§ **Set tasks**
**1)** Check each statement against the passage on Daigh's pushpin mosaics. Answer yes or no, and quote the words of the passage that decide it. (a) Daigh's software conversion produces dots in five colors, one of them green. (b) Daigh calls his job "problem solving." (c) Daigh made his first sale before he won an art show.
**2)** Extend the passage on Daigh's pushpin mosaics, starting after its last sentence.

§ **Selection**
■ ■ ■
That technique led to the
portrait of his wife, which led to winning an art show, which led to putting
some pieces up in a gallery, which led to his first sale.
Now, Daigh has his pushpin
mosaics down to a science. He photographs his own portrait, runs it through a
software conversion process that creates (red, yellow, blue, black, and white)
dots and then he examines it at the pixel level for algorithmic abnormalities,
which he’s gotten very, very good at spotting. Whereas the human eye will want
a shadow to contain a smooth gradient of color--maybe blue to black--computers
tend to render these blocks out into distracting patterns that need to be
hand-smoothed.
Finished portrait, Ben Silbermann.
“What’s interesting is
how easy it all is to fail. The images just look like shit when you begin--and
that’s to be expected. You’re asking the image to be this really obtuse thing,
and it’s really not supposed to work,” Daigh explains. “But what’s fun is it’s
set up to fail, yet you’re able to nudge it along, put bandaids here or there,
and get to the point that the portrait works.”
While most artists will
go on about “inspiration” or “vision,” Daigh’s view of his work is far more
practical. He considers his job to be “problem solving,” and in that regard, he
sees the role of an artist as parallel to that of a parent, teacher,
politician, or engineer … well, almost.
“If you’re an engineer,
you have a finite goal you’re trying to pull off. If you’re an artist, the
landscape is always shifting; it’s always a moving target,” he says. “You can’t
triangulate a winning piece of art because there aren’t three points to lock it
down in space.”
■ ■ ■
§ **Data lines**
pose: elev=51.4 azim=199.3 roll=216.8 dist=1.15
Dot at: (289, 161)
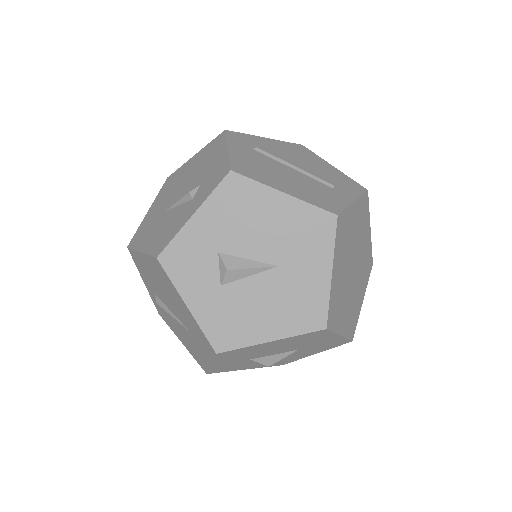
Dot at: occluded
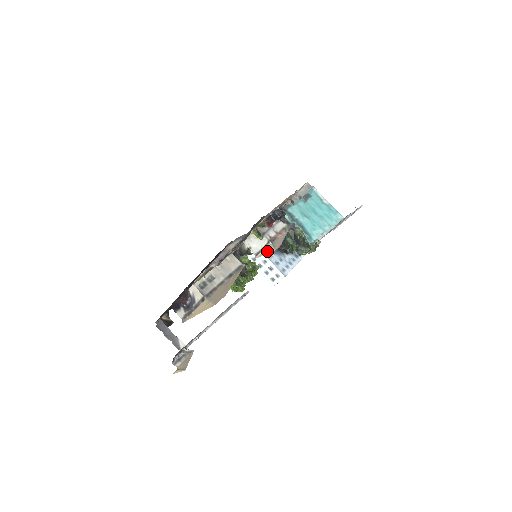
■ ■ ■
§ **Answers to the tasks**
**1)**
(a) No: "creates (red, yellow, blue, black, and white) dots"
(b) Yes: "He considers his job to be “problem solving,”"
(c) No: "which led to winning an art show, which led to putting some pieces up in a gallery, which led to his first sale."

**2)**
Of course, Daigh’s
pushpin portraiture is about as close as you can get to a winning formula in
the art world. Maybe that’s why Daigh is throwing himself back into the realm
of the unknown, working on new, avant garde approaches that will challenge the
very meaning of a portrait. The first is essentially a television that sits on
your wall, but it’s curated, 24/7, by content Daigh wants you to see--forming a
sort of self-portrait of his own consciousness. In his other artistic tangent,
Daigh is drafting portraits as complex, 3-D rooms. He’s creating virtual
architecture to embody someone.
And notably, neither
project would have been possible for his father to create before that first
Mac.
“There was a time when I
wanted to make work that was less computer-driven, then it occurred to me, why
am I apologizing for this?” he says. “When I came into art, that was how you
did it. With computers. I came at the beginning of that revolution. I realized
it was time to stop apologizing for not drawing things.”
As odd as these
approaches may sound now, to Daigh, it fit perfectly into his style. Not only
are they all computer-generated; they’re all, ultimately, just images of
people. “As much as I try to come up with something different, I don’t know how
much more interesting anything else could be to me than portraiture,” he says.
“You mean, capturing the
very essence of humanity?” I ask. “The physical manifestation of someone’s very
psyche?”
“Exactly!” he laughs.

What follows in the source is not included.